* _What is needed_:
From the methods text below, list every product catalog number given, each paired with the product it identifies.

* _Selected text_:
◆ ◆ ◆
2.6. Immunofluorescence Assay
The immunofluorescence (IF) staining protocol was previously completed in [42]. In brief, microexplant samples were fixed in 4.0% formaldehyde in 1X PBS overnight at 4 °C, washed twice, and incubated in PBS for 1 h at room temperature. The samples were then permeabilized in 0.5% Triton X-100 (Sigma-Aldrich, St. Louis, MO, USA, X100-100ML) for 2 h, washed twice, and blocked with 3% bovine serum albumin in PBS for 3 h at room temperature. After blocking, samples were washed 3 times with PBS and then incubated overnight with conjugated antibodies at 4 °C. The antibodies used in this study included E-cadherin (BD Biosciences, San Jose, CA, USA, 560062) and Invitrogen™ Alexa Fluor™ 568 Phalloidin (Invitrogen, Waltham, MA, USA, A12380). After overnight incubation with the antibodies, the samples were washed 3 times with PBS and counterstained with Hoechst 33342 (Invitrogen, Waltham, MA, USA, H3570) for 15 min before imaging. For viability staining, a live/dead kit (Thermo Fisher, Waltham, MA, USA, R37601) consisting of Calcein AM and BOBO-3 iodide was used following the manufacturer’s protocol. All colorectal microtissues were then imaged using a Nikon A1R HD25 confocal microscope equipped with a high-definition Galvano scanner.
2.7. Semi-Quantification Analysis of Mouse Colon Microexplant Viability
Estimation of percent viability from IF images of microexplants (n = 3 for each culture condition) was manually performed using ImageJ. Particle count analysis from 2 channels, including TRITC (dead nuclei) and DAPI (all nuclei) was performed by thresholding. The ratio of dead nuclei to total cell nuclei was used to estimate the percent viability of all samples.
◆ ◆ ◆
(Dataset items)
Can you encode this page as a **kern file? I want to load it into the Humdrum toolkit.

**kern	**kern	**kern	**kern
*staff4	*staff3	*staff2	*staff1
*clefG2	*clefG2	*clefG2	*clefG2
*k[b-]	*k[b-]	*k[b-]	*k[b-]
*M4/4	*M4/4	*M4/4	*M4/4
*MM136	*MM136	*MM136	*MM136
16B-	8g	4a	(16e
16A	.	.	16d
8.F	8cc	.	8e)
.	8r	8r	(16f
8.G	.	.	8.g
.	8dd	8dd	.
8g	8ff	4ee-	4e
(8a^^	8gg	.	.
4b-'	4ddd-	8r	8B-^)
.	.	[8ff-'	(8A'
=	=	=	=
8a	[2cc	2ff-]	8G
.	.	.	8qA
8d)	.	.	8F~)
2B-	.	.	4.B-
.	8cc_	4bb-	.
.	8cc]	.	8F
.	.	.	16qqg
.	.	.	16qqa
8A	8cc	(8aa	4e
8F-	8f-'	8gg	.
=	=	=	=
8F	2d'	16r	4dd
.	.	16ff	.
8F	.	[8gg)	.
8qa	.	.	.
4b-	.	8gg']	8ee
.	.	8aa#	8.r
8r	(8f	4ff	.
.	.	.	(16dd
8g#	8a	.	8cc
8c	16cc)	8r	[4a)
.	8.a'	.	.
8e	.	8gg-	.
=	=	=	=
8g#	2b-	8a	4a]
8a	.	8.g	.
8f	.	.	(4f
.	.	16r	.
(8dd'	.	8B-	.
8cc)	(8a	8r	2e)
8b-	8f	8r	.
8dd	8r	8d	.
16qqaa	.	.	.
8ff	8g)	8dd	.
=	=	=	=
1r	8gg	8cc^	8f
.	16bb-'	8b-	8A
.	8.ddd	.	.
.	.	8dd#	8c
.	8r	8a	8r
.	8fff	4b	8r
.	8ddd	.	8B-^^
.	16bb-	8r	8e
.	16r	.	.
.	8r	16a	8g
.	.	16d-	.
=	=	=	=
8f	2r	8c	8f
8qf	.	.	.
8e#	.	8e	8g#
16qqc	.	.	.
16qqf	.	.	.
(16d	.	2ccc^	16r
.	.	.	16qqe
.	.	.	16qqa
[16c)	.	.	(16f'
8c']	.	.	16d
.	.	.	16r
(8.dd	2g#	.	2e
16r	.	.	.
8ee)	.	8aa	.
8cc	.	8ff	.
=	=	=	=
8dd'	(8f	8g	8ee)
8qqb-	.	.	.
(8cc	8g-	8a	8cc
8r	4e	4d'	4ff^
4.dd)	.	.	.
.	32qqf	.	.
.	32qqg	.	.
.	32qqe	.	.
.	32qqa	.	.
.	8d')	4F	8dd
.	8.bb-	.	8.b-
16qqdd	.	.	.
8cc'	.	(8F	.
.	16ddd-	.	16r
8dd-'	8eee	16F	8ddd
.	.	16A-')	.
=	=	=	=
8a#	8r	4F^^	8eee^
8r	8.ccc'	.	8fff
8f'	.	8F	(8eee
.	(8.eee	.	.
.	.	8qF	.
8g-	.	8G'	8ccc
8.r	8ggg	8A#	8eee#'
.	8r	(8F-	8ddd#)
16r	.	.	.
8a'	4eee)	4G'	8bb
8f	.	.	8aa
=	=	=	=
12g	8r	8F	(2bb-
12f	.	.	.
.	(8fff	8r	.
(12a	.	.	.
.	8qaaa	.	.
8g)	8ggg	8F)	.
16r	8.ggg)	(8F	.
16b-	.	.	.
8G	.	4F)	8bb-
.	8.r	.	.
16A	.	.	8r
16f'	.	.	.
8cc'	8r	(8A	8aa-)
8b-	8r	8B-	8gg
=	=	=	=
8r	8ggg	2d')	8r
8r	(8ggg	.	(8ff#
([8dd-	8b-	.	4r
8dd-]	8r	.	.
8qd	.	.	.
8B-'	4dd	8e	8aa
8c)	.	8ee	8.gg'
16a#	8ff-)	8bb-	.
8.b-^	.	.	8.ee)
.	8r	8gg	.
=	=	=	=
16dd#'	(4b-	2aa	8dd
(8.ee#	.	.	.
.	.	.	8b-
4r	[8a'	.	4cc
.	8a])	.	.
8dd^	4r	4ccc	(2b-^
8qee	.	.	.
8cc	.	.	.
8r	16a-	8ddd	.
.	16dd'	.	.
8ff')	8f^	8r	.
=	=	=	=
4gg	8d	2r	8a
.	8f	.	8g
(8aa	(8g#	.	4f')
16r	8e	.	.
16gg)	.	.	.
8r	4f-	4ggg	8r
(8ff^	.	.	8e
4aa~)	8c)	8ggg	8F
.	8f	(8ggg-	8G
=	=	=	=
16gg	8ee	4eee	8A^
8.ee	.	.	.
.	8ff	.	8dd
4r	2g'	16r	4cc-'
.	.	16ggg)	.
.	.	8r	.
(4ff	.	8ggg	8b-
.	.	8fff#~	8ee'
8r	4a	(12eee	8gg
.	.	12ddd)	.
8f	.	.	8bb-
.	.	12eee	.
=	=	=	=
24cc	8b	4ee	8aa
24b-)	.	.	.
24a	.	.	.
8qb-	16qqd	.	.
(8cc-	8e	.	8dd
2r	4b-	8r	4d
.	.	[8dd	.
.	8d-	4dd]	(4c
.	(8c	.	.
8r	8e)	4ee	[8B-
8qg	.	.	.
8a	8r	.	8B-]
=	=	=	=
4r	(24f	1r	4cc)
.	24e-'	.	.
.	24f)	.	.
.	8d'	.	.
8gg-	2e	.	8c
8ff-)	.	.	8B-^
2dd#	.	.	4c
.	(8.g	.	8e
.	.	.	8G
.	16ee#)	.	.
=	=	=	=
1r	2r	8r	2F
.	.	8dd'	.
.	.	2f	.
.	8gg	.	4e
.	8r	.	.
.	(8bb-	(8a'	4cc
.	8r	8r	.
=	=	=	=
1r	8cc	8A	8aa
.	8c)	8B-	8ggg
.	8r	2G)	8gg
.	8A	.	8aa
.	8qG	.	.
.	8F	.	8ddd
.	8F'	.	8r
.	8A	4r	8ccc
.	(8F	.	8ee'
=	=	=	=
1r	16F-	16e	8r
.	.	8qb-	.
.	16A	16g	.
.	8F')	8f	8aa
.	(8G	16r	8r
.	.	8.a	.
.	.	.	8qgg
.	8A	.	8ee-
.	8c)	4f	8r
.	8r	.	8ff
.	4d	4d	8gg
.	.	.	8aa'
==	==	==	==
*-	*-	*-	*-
◆ ◆ ◆
* _Task output_:
- X100-100ML: Triton X-100 (Sigma-Aldrich)
- 560062: E-cadherin (BD Biosciences)
- A12380: Invitrogen™ Alexa Fluor™ 568 Phalloidin (Invitrogen)
- H3570: Hoechst 33342 (Invitrogen)
- R37601: live/dead kit (Thermo Fisher)